Selected text:
──────

The ECAC consists of six Ivy League universities (Brown, Harvard, Yale, Princeton, Cornell and Dartmouth), three small liberal arts colleges (Colgate, Union and St. Lawrence), two engineering schools (Clarkson and Rensselaer Polytechnic Institute, best known for spelling reasons as RPI) and one large public university (the University of Vermont, known far and wide as UVM even though a postal trainee could tell you it should be UVT). The ECAC is an oddity among the leagues in that the Ivies, Colgate and Union do not give athletic scholarships. This leads to the impression that the ECAC is the weakest league, since the combination of high admission standards and low availability of athletic scholarships should doom many programs. At least within the league, this doesn't hold much water, as non-scholarship schools have won the ECAC regular-season championship eight of the 14 post-HE-breakoff years.

A commonly asked question is whether the Ivy League has a hockey component. While whoever has the most points in Ivy games at the end of the year is declared the Ivy League champion, it doesn't carry an NCAA tourney bid or anything. Still, it gives schools an excuse to hang more banners, thus keeping American textile workers on the job.

ALUMNI
Notable ECAC alums include John LeClair (UVM), Adam Oates (RPI), Joe Nieuwendyk (Cornell), Joe Juneau (RPI), Todd Marchant (Clarkson), Craig Conroy (Clarkson), Ted Donato (Harvard), Eric Lacroix (St. Lawrence) and (personal bias selection here) Bruce Gardiner (Colgate). Don Sweeney (Harvard) and Daren Puppa (RPI) are among the ECAC's defensive products.

CURRENT STANDINGS SUMMARY
Yale is the shocker of the ECAC season thus far, holding a commanding four-point lead over second-place Clarkson. Not bad for a team picked 10th in the preseason coaches' poll. After that it's Colgate in third, seven points behind the Bulldogs (or is it Eli?), with RPI, Harvard and Cornell log-jammed in a fourth-place tie nine points back. Princeton, Brown, Dartmouth, UVM and St. Lawrence are all battling for playoff position and to stay in at least tenth place, as the bottom two teams in the league don't make the playoffs. The Union Skating Dutchmen, despite the coolest nickname in hockey, are mired in last place after going 0-8-1 in their last nine games.

──────

(Collected data)

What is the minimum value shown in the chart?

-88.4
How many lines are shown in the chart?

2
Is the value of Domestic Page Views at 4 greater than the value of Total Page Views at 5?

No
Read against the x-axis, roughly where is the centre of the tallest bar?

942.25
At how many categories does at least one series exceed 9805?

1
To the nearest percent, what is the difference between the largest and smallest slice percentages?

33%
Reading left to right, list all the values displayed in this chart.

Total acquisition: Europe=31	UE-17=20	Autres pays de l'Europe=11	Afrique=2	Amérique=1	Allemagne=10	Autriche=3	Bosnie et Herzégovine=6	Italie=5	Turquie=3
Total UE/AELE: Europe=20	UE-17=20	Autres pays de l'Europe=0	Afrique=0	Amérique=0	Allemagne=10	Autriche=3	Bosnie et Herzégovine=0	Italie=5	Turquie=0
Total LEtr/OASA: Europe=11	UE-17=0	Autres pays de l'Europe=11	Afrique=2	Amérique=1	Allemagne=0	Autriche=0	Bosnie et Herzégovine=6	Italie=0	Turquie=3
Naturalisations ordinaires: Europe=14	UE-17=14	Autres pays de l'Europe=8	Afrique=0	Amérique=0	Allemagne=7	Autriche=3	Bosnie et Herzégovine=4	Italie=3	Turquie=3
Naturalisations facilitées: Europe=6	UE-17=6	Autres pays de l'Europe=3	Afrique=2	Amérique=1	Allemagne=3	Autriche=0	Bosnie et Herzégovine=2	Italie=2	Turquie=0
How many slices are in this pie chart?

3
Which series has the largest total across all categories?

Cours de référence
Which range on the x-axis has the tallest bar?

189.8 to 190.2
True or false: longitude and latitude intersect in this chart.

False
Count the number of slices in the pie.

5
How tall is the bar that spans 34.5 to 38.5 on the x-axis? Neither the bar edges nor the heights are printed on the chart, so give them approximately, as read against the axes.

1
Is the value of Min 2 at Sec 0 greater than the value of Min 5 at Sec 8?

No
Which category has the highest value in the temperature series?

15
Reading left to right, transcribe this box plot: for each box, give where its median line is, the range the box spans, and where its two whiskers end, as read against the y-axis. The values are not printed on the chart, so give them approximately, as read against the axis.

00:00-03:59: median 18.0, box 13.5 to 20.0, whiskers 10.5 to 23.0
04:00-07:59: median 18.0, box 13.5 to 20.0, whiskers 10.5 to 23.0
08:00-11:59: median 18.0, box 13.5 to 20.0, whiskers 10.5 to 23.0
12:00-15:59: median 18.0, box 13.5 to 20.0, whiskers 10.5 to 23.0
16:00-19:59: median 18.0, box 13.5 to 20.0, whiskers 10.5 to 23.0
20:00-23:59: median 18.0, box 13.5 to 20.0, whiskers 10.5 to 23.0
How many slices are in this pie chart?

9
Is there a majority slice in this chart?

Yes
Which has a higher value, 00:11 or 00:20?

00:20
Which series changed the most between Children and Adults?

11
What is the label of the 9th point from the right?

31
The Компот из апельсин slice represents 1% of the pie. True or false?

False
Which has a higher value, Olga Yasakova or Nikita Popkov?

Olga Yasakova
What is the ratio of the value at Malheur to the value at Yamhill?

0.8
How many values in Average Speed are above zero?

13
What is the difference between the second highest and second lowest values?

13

──────

Task list:
1: For the text on ECAC college hockey, decide whether each of these statements agrees with it: (a) the Ivy League hockey champion receives an NCAA tournament bid; (b) Yale was picked 10th in the preseason coaches' poll; (c) the bottom two teams in the league miss the playoffs. Answer yes or no for each and quote the words of the text that decide it.
2: Carry the text on ECAC college hockey forward from its last sentence.

Set of answers:
1:
(a) No: "it doesn't carry an NCAA tourney bid or anything."
(b) Yes: "Not bad for a team picked 10th in the preseason coaches' poll."
(c) Yes: "the bottom two teams in the league don't make the playoffs."

2:
PLAYER OF THE YEAR, RIGHT NOW
Yale sophomore Alex Westlund is the ECAC's best league-game goaltender this season (11-2-0, 0.937 save percentage, 1.76 GAA) and is currently the hottest player in the league after posting back-to-back shutouts against Colgate and Cornell. Westlund has been shaky against non-league opponents, going 2-2-0 with significantly worse numbers, but hey, that's okay since the perennial cellar-dweller Bulldogs are disrespected left and right by the hockey establishment, and won't make the NCAA tourney without winning the league. The entire Yale team gets honorable mention for playing great defensive hockey without resorting to clutch-and-grab.

CENTRAL COLLEGIATE HOCKEY ASSOCIATION

HISTORY
The Central Collegiate Hockey Association (CCHA), which dates in its current form from 1981, when a number of Michigan schools broke off from the WCHA to form a more geographically compact conference. This, of course, would be shot to hell when Alaska- Fairbanks joined up in 1995, but it was a damn fine idea. The league consists of ten large-to-huge public universities (Alaska-Fairbanks, Bowling Green State, Ferris State, Lake Superior State, Miami of Ohio, Michigan, Michigan State, Northern Michigan, Ohio State and Western Michigan) and one large private school (Notre Dame).

ALUMNI
The CCHA is well represented in the NHL, with the Michigan State trio of Rod Brind'Amour, Joe Murphy and Bryan Smolinski and LSSU's Doug Weight among the forward ranks. BGSU has quite the defensive threesome in Rob Blake, Garry Galley and Dave Ellett, while Steve Shields (Michigan) and Glenn Healy (WMU) work the nets.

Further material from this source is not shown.